How is it going? Do you need help?
I've practiced a bit with ProtoBuf.
It seems to be really cool and fast (or at least small).
BUT I have really problems with the question: how we are (or better we could be) able to integrate it.
Let's summarize our current state:
We have an abstract class BSPMessage which leaves the types of tags and data to the concrete implementations.
This gets using Writable into Hadoop's RPC mechanism and gets serialized and deserialized.
What I'm wondering now is how we can improve this using ProtoBuf.
ProtoBuf needs a "*.proto" file that needs to be compiled to a specific model *.java file. In this file you are declaring what the message needs, in our case this is not known at compile time (for example a user implements a custom vertex that contains distances or something like that).

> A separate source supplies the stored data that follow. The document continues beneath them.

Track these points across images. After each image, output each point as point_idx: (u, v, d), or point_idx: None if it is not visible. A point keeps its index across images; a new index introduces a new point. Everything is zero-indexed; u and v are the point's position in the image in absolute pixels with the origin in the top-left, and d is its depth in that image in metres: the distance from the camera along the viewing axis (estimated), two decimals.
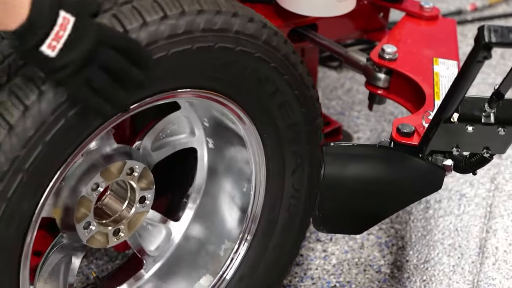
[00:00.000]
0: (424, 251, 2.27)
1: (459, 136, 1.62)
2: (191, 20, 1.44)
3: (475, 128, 1.58)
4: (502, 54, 3.20)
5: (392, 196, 1.76)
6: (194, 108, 1.73)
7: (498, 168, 2.58)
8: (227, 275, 1.86)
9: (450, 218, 2.38)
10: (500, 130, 1.58)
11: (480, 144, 1.63)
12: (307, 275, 2.18)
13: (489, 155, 1.66)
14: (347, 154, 1.72)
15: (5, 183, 1.31)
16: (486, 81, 3.01)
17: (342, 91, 2.92)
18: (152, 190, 1.68)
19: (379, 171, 1.72)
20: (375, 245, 2.28)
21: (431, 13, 2.26)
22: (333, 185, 1.72)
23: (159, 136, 1.73)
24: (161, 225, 1.84)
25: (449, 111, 1.57)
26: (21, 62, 1.31)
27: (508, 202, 2.45)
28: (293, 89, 1.68)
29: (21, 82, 1.30)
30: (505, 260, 2.24)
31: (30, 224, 1.39)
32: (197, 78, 1.53)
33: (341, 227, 1.85)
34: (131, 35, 1.36)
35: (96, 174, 1.55)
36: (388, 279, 2.18)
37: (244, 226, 1.83)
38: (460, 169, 1.73)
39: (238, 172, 1.82)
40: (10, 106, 1.29)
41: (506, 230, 2.34)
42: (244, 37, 1.54)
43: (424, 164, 1.68)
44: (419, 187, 1.75)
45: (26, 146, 1.30)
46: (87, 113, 1.35)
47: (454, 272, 2.20)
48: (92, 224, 1.59)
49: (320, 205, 1.76)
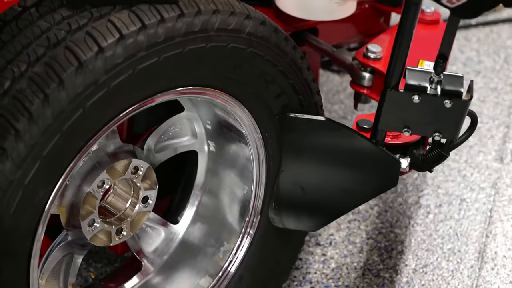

So we have to leave the serialization up to the user.
The question is how could we doing this?
Here some thoughts (don't take this too serious, just some brainstorming):
There are two options:
- A generic ".proto" model that takes just two Strings for a tag and data
- We leave the compiling and implementing of the protos to the user
The first is ultra simple and we don't have to worry about anything the user will submit, since you can serialize everything to strings.
But I think we are going to "ruin" the optimizations that COULD have been made if the type was known.
The second option is really messy and not too user friendly (since he has to compile the whole stuff and put it into a repository at runtime that we can know the proto), but in constrast to the first option it could result in better results.
Do we have other opportunities?